Assisted colonisation, the introduction of species beyond their historical range, is increasingly necessary for conserving species. However, empirical evidence of the long-term genetic outcomes of assisted colonisation is grossly lacking. A risk associated with moving species beyond their native range is the possibility of interspecific hybridisation with a closely related species, potentially resulting in outbreeding depression or the genetic swamping of a parental species. Here, we use a combination of genome-wide Single Nucleotide Polymorphism (SNP) markers and mitochondrial DNA sequencing to determine the long-term genetic consequences of introducing the intertidal periwinkle Bembicium vittatum (a direct developer) beyond its native range and into the native range of its congener Bembicium auratum (a species with planktotrophic larval dispersal). We found novel evidence of natural, multigenerational hybridisation between marine invertebrates with different modes of development. Intriguingly, introgression was highly asymmetrical initially, but became more evenly bidirectional as the population became more admixed.
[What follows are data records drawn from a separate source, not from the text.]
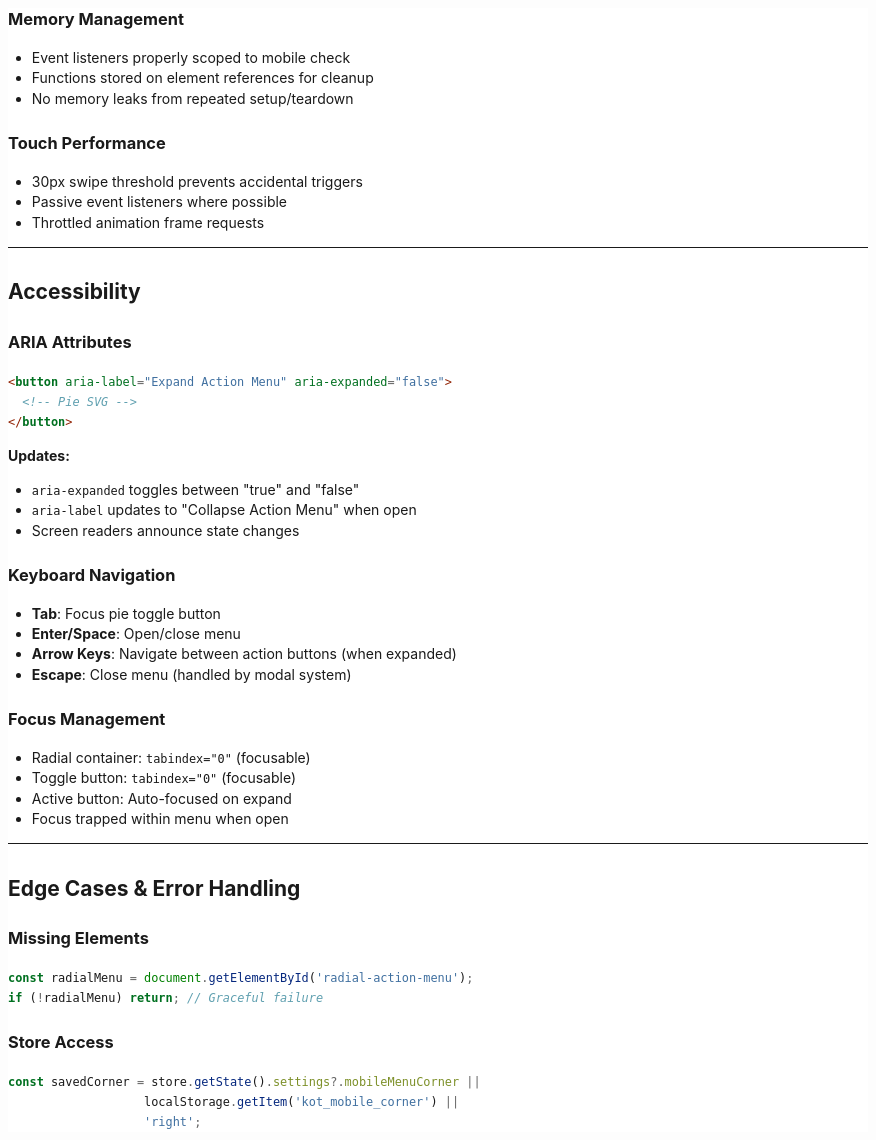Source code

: ### Memory Management
- Event listeners properly scoped to mobile check
- Functions stored on element references for cleanup
- No memory leaks from repeated setup/teardown

### Touch Performance
- 30px swipe threshold prevents accidental triggers
- Passive event listeners where possible
- Throttled animation frame requests

---

## Accessibility

### ARIA Attributes
```html
<button aria-label="Expand Action Menu" aria-expanded="false">
  <!-- Pie SVG -->
</button>
```

**Updates:**
- `aria-expanded` toggles between "true" and "false"
- `aria-label` updates to "Collapse Action Menu" when open
- Screen readers announce state changes

### Keyboard Navigation
- **Tab**: Focus pie toggle button
- **Enter/Space**: Open/close menu
- **Arrow Keys**: Navigate between action buttons (when expanded)
- **Escape**: Close menu (handled by modal system)

### Focus Management
- Radial container: `tabindex="0"` (focusable)
- Toggle button: `tabindex="0"` (focusable)
- Active button: Auto-focused on expand
- Focus trapped within menu when open

---

## Edge Cases & Error Handling

### Missing Elements
```javascript
const radialMenu = document.getElementById('radial-action-menu');
if (!radialMenu) return; // Graceful failure
```

### Store Access
```javascript
const savedCorner = store.getState().settings?.mobileMenuCorner || 
                   localStorage.getItem('kot_mobile_corner') || 
                   'right';
```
There was a significant decline in the frequency of alleles from the introduced B. vittatum over time, providing evidence of genetic swamping. The present study also provides potential evidence of outbreeding depression, in the form of cytonuclear incompatibilities, leading to the observed pattern of asymmetrical introgression. This study reveals the potential for unexpected mixing between species when reproductive barriers are not well understood, resulting in failure of pure B. vittatum to persist at the translocation site, a major concern associated with assisted colonisation. Without long-term genetic monitoring interspecific hybridisation between B. vittatum and B. auratum would have gone undetected, highlighting the importance of long-term monitoring to detect unintentional negative consequences of conservation translocations. Successful assisted colonisation requires an understanding of the potential for interspecific hybridisation between the threatened species and closely related native species, to reduce the risk of adverse outcomes.